OCBC expects China travels to ramp up during this period, especially with the resumption of visa-free entry for Singaporeans into the mainland. Integrating Alipay+ also feeds into OCBC’s broader aims for the Chinese market, noted Wong.

“Whether it’s consumer business, corporate business, or commercial partnerships, everything is geared towards opening up China flows of monies, both into China and also outside of China. That’s critical for us,” he said.

The OCBC Digital app is one among several other foreign payment services that Alipay+ is enabling in China, ahead of the Asian Games. On Tuesday, Ant announced partnerships with six other Asian payment apps. 

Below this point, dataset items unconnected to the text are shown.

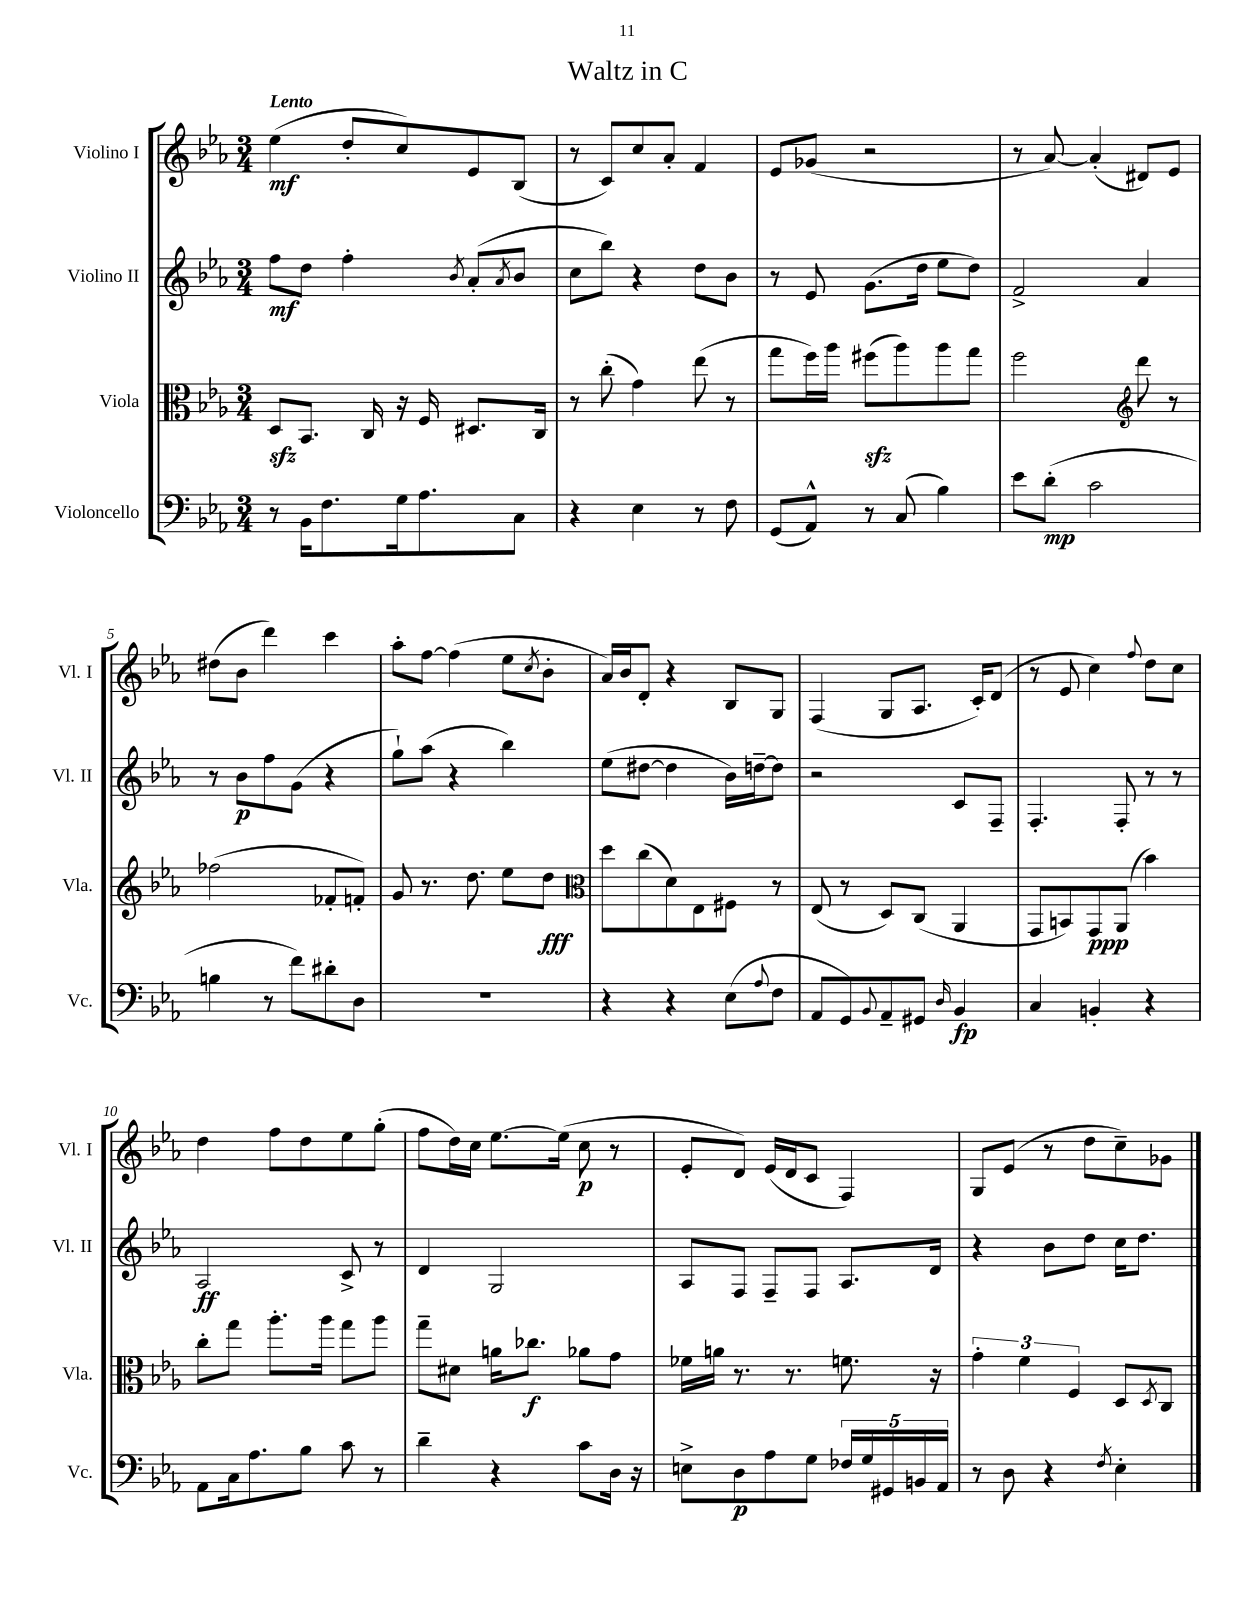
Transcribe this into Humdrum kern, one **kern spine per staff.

**kern	**kern	**kern	**kern
*staff4	*staff3	*staff2	*staff1
*clefF4	*clefC3	*clefG2	*clefG2
*k[b-e-a-]	*k[b-e-a-]	*k[b-e-a-]	*k[b-e-a-]
*M3/4	*M3/4	*M3/4	*M3/4
8r	8D	8ff	(4ee-
16BB-	8.BB-	8dd	.
8.F	.	.	.
.	.	4ff'	8dd'
.	16C	.	.
16G	16r	.	8cc)
8.A-	16F	.	.
.	.	8qb-	.
.	8.D#	(8a-'	8e-
.	.	8qa-	.
8C	.	8b-	(8B-
.	16C	.	.
=	=	=	=
4r	8r	8cc	8r
.	(8cc'	8bb-)	8c)
4E-	4g)	4r	8cc
.	.	.	8a-'
8r	(8ee-	8dd	4f
8F	8r	8b-	.
=	=	=	=
(8GG	8gg	8r	8e-
8AA-^^)	16ff)	8e-	(8g-
.	16aa-	.	.
8r	(8ff#	(8.g	2r
(8C	8aa-)	.	.
.	.	16dd	.
4B-)	8aa-	8ee-	.
.	8gg	8dd)	.
=	=	=	=
8e-	2ff	2f^	8r
(8d'	.	.	[8a-)
2c	.	.	(4a-']
*	*clefG2	*	*
.	8ddd	4a-	8d#)
.	8r	.	8e-
=	=	=	=
4B	(2ff-	8r	(8dd#
.	.	8b-	8b-
8r	.	8ff	4ddd)
8f)	.	(8g	.
8d#'	8f-'	4r	4ccc
8D	8f')	.	.
=	=	=	=
2.r	8g	8gg`)	8aa-'
.	8.r	(8aa-	[8ff
.	.	4r	(4ff]
.	8.dd	.	.
.	8ee-	4bb-)	8ee-
.	.	.	8qcc
.	8dd	.	8b-'
=	=	=	=
*	*clefC3	*	*
4r	8dd	(8ee-	16a-)
.	.	.	16b-
.	(8cc	[8dd#	8d'
4r	8d)	4dd#]	4r
.	8E-	.	.
(8E-	8F#	16b-)	8B-
.	.	[16dd~	.
8qqA-	.	.	.
8F	8r	8dd]	8G
=	=	=	=
8AA-	(8E-	2r	(4F
8GG)	8r	.	.
8qqBB-	.	.	.
8AA-~	8D)	.	8G
8GG#	(8C	.	8.A-
16qqD	.	.	.
4BB-	4AA-	8c	.
.	.	.	16c')
.	.	8F~	(8d
=	=	=	=
4C	8GG	4.F'	8r
.	8BB)	.	8e-
4BB'	8GG	.	4cc)
.	(8AA-	8F'	.
.	.	.	8qqff
4r	4b-)	8r	8dd
.	.	8r	8cc
=	=	=	=
8AA-	8cc'	2A-	4dd
16C	8gg	.	.
8.A-	.	.	.
.	8.aa-'	.	8ff
8B-	.	.	8dd
.	16aa-	.	.
8c	8gg	8c^	8ee-
8r	8aa-	8r	(8gg'
=	=	=	=
4d~	8gg~	4d	8ff
.	8d#	.	16dd)
.	.	.	16cc
4r	16a	2G	[8.ee-
.	8.cc-	.	.
.	.	.	(16ee-]
8c	8a-	.	8cc
16D	8g	.	8r
16r	.	.	.
=	=	=	=
8E^	16f-	8A-	8e-'
.	16a	.	.
8D	8.r	8F	8d)
8A-	.	8F~	(16e-
.	8.r	.	16d
8G	.	8F	8c
20F-	8.f	8.A-	4F)
20G	.	.	.
20GG#	.	.	.
20BB	.	.	.
.	16r	16d	.
20AA-	.	.	.
=	=	=	=
8r	6g'	4r	8G
8D	.	.	(8e-
.	6f	.	.
4r	.	8b-	8r
.	6F	.	.
.	.	8dd	8dd
8qF	.	.	.
4E-'	8D	16cc	8cc~)
.	.	8.dd	.
.	8qD	.	.
.	8C	.	8g-
==	==	==	==
*-	*-	*-	*-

They are Changi Pay (Singapore), TrueMoney (Thailand), Naver Pay and Toss Pay (South Korea), mPay (Macau) and Hipay (Mongolia). 

Alipay+ had previously enabled usage of three other regional e-wallets in China since 2022: Touch n’ Go eWallet (Malaysia), Kakao Pay (South Korea) and AlipayHK, the Hong Kong version of Alipay.

Ant sees Alipay+ filling in the “missing link” in the cross-border payments landscape, the company’s senior vice-president Douglas Feagin told BT. 

“Customers are very used to their own mobile digital payment capability, and they’re using it every day for different services, yet they haven’t been able to use it when they travel abroad. This (initiative) enables them to do that in a very user-friendly format,” he said. 

Besides bringing regional e-wallets into China, Ant is also focused on enabling their usage across various Asian markets. 

In the case of OCBC, the bank’s Alipay+ scan-and-pay feature can also be used in Malaysia and South Korea, where it was launched on Sep 8. 

The feature will be extended to other markets where Alipay+ is available, such as Japan, Hong Kong and Macau, by the end of the year.

OCBC’s Wong noted that focusing on cross-border payments opens up more possibilities for the bank. “Think about offshore investments, think about trade flows between entities in China or the greater region and Singapore – the potential is just immense and limitless,” he added.